OPM Contract Physicians, many of whom are military doctors with specialties such as trauma surgery, reconstruction, diving or flying related conditions, etc., routinely advise adjudicators on cases well outside their areas of expertise. What does a Navy Doctor know about Fibromyalgia or extreme mental disorders? Despite a lack of expertise, these doctors will often discredit the applicant's treating physician without even discussing the case with them in order to deny federal employees their disability retirement benefits.

"RETIRED NAVY PHYSICIANS, WHO ARE EXPERTS IN UNDERWATER DIVING MEDICINE, HAVE ADVISED ADJUDICATORS ON CASES INVOLVING MENTAL DISORDERS, FIBROMYALGIA, CHRONIC PAIN AND THE LIKE. THEY ROUTINELY RECOMMEND DENYING DISABILITY RETIREMENT, BY DISCREDITING THE APPLICANTS’ TREATING PHYSICIANS WHEN THEY HAVE NOT EVEN SPOKEN TO THAT PHYSICIAN, OR SPOKEN TO OR EXAMINED THE APPLICANT. THE ADJUDICATORS REGULARLY RUBBER-STAMP THESE DOCTORS’ DECISIONS IN DENYING DISABILITY RETIREMENT."

OPM contract physicians often review disability retirement applications. These physicians are not civil service employees but at-will contractors.

Adverse disability retirement decisions never mention the participation of these OPM contract physicians. Whatever they decide is usually rubber-stamped by the adjudicator denying you disability retirement.

Reasoned opinions by unbiased, qualified physicians focused on the medical aspects of an application, is an excellent idea, since disability retirement is about medicine. Unfortunately the idea has been corrupted.

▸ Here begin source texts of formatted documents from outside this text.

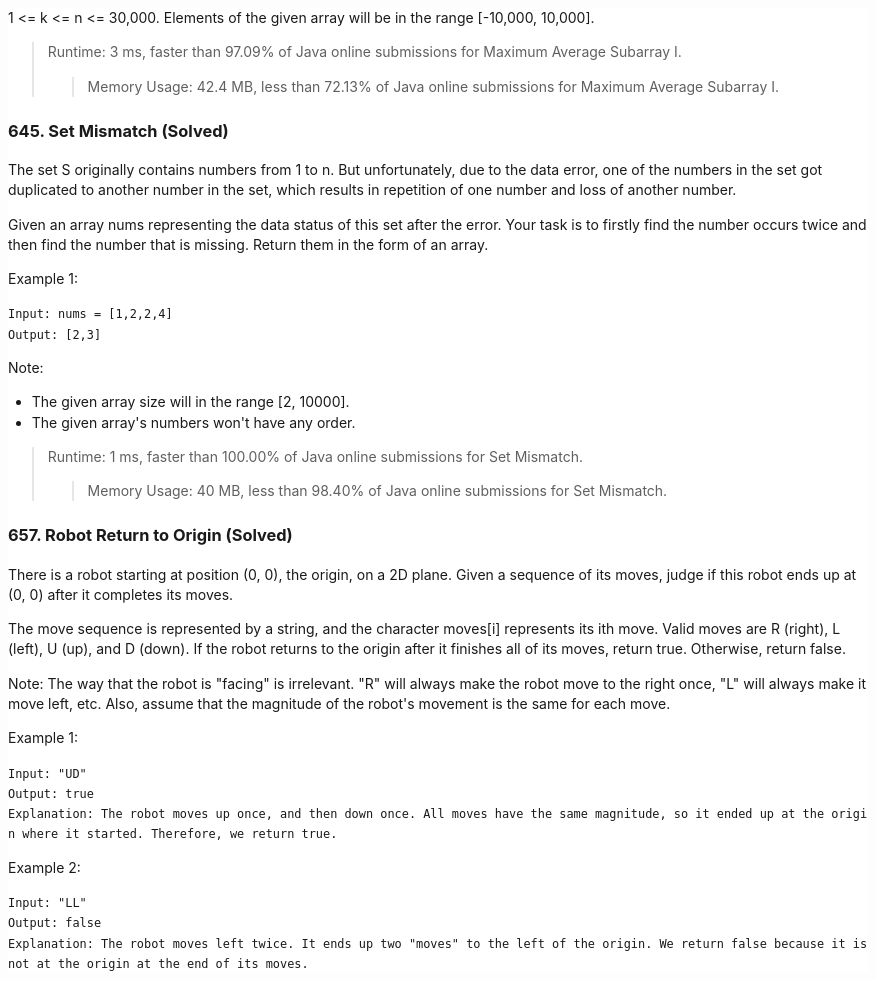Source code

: 1 <= k <= n <= 30,000.
Elements of the given array will be in the range [-10,000, 10,000].

>Runtime: 3 ms, faster than 97.09% of Java online submissions for Maximum Average Subarray I.
>>Memory Usage: 42.4 MB, less than 72.13% of Java online submissions for Maximum Average Subarray I.

### 645. Set Mismatch (Solved)

The set S originally contains numbers from 1 to n. But unfortunately, due to the data error, one of the numbers in the set got duplicated to another number in the set, which results in repetition of one number and loss of another number.

Given an array nums representing the data status of this set after the error. Your task is to firstly find the number occurs twice and then find the number that is missing. Return them in the form of an array.

Example 1:
```
Input: nums = [1,2,2,4]
Output: [2,3]
```
Note:
- The given array size will in the range [2, 10000].
- The given array's numbers won't have any order.

>Runtime: 1 ms, faster than 100.00% of Java online submissions for Set Mismatch.
>>Memory Usage: 40 MB, less than 98.40% of Java online submissions for Set Mismatch.

### 657. Robot Return to Origin (Solved)

There is a robot starting at position (0, 0), the origin, on a 2D plane. Given a sequence of its moves, judge if this robot ends up at (0, 0) after it completes its moves.

The move sequence is represented by a string, and the character moves[i] represents its ith move. Valid moves are R (right), L (left), U (up), and D (down). If the robot returns to the origin after it finishes all of its moves, return true. Otherwise, return false.

Note: The way that the robot is "facing" is irrelevant. "R" will always make the robot move to the right once, "L" will always make it move left, etc. Also, assume that the magnitude of the robot's movement is the same for each move.

Example 1:
```
Input: "UD"
Output: true 
Explanation: The robot moves up once, and then down once. All moves have the same magnitude, so it ended up at the origin where it started. Therefore, we return true.
```
Example 2:
```
Input: "LL"
Output: false
Explanation: The robot moves left twice. It ends up two "moves" to the left of the origin. We return false because it is not at the origin at the end of its moves.
```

OPM contract physicians rarely, if ever, have expertise in the medical conditions they review. Psychiatrists aren’t assigned to review psychiatric cases. Orthopedic physicians are not assigned to review orthopedic cases. To my knowledge there are no psychiatrists or orthopedists working as OPM contract physicians. In fact, there are no known contract physicians employed by OPM who are specialists in any of the types of medical problems raised by applicants.

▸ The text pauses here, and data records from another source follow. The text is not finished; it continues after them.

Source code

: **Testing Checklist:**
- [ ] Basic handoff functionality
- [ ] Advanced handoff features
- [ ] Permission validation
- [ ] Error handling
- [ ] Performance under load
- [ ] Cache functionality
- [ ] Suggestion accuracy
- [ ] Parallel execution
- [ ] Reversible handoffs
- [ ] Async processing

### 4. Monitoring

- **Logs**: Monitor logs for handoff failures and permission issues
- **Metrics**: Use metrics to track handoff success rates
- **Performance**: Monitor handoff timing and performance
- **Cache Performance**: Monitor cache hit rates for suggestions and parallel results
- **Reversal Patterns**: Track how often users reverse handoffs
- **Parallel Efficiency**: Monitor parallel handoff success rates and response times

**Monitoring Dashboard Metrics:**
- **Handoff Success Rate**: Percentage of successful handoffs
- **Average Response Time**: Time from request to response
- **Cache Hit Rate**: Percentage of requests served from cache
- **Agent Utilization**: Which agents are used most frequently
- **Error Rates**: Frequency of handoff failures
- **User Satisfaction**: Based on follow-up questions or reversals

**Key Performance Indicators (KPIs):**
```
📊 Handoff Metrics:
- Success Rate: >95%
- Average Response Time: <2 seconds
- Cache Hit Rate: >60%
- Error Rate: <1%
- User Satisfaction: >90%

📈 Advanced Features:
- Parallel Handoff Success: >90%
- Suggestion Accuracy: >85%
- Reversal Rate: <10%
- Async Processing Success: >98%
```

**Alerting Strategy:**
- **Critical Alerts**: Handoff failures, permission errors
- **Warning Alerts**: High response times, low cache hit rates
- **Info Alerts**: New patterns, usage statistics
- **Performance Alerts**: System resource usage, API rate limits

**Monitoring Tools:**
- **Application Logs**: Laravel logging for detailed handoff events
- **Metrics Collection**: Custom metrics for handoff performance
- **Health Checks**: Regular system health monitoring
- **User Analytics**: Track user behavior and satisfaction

Some years ago, I found that two, retired navy physicians, were specialists in “underwater diving medicine.” I have yet to see a case in my practice in which the disabling medical condition is connected with underwater diving.

The OPM disability specialists, who actually draft the decisions, routinely rubber stamp the OPM contract physicians’ opinions. The specialists’ decisions parrot back, nearly verbatim, the language contained in the contract physicians’ reports.

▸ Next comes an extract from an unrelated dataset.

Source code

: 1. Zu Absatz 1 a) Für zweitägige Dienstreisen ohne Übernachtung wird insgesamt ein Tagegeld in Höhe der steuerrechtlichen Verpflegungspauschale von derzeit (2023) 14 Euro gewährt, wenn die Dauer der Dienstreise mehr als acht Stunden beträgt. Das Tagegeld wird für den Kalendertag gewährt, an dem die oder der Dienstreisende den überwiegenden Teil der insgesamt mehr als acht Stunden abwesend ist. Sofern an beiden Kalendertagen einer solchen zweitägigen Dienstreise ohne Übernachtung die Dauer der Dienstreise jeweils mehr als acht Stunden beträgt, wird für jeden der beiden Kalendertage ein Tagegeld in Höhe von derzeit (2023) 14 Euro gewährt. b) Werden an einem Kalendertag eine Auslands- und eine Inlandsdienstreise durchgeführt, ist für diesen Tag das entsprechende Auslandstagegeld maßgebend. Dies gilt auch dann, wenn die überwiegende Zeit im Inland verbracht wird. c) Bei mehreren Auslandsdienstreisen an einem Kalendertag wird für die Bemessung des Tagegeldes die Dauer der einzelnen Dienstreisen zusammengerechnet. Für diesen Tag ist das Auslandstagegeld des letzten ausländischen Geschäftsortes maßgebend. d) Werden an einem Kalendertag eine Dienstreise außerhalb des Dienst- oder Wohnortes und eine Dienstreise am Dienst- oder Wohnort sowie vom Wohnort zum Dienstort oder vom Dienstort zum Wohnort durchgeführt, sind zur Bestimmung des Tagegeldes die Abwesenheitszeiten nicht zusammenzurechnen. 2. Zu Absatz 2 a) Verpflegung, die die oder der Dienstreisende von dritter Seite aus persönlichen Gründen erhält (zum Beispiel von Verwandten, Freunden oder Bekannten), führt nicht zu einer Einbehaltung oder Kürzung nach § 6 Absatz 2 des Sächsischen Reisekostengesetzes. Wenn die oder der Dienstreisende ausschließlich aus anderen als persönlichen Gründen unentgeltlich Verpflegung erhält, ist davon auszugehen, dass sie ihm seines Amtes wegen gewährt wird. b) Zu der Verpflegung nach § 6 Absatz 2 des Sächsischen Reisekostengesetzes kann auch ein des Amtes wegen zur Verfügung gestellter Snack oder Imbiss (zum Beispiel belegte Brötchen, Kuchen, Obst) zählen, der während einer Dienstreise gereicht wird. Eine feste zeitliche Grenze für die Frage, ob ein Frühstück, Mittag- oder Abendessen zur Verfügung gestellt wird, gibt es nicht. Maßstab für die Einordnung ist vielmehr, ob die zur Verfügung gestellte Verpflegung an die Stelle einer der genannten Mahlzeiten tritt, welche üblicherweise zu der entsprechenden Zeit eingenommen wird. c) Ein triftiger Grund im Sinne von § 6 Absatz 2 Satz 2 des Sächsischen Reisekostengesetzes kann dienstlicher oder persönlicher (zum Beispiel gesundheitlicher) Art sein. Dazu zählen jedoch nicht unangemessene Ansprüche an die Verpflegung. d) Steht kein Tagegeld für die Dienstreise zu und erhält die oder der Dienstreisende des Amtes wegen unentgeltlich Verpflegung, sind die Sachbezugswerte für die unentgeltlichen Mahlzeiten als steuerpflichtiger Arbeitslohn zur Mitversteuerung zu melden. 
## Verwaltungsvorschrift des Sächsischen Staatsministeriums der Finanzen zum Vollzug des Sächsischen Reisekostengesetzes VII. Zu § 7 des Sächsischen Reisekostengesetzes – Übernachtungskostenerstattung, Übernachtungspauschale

OPM contract physicians not stick to medical issues. They opine broadly on law, policy and human credibility. OPM adjudicators slavishly defer to this whole range of opinions handed down by the contract physicians.

Disability retirement applicants are never told that adverse initial decisions are largely a product of OPM contract physicians and not the OPM disability adjudicator, who signs the opinion.

If you manage to get a copy of your OPM file, it will never include or give a hint that these physicians played a vital part in the decision.

OPM contract physicians are nearly immune from questioning by applicants. Because applicants are provided a de novo hearing at MSPB, OPM is usually successful in arguing that they cannot be deposed before hearing and cannot be brought into the hearing as a witness, precluding cross-examination. The MSPB’s theory is that since you are getting a hearing from scratch, what the OPM contract physician had to say is irrelevant. Thus OPM contract physicians’ opinions end up never being challenged, no matter how wrong they might be.

And that’s the most incredible thing is that OPM contract physicians are often dead wrong in their determinations.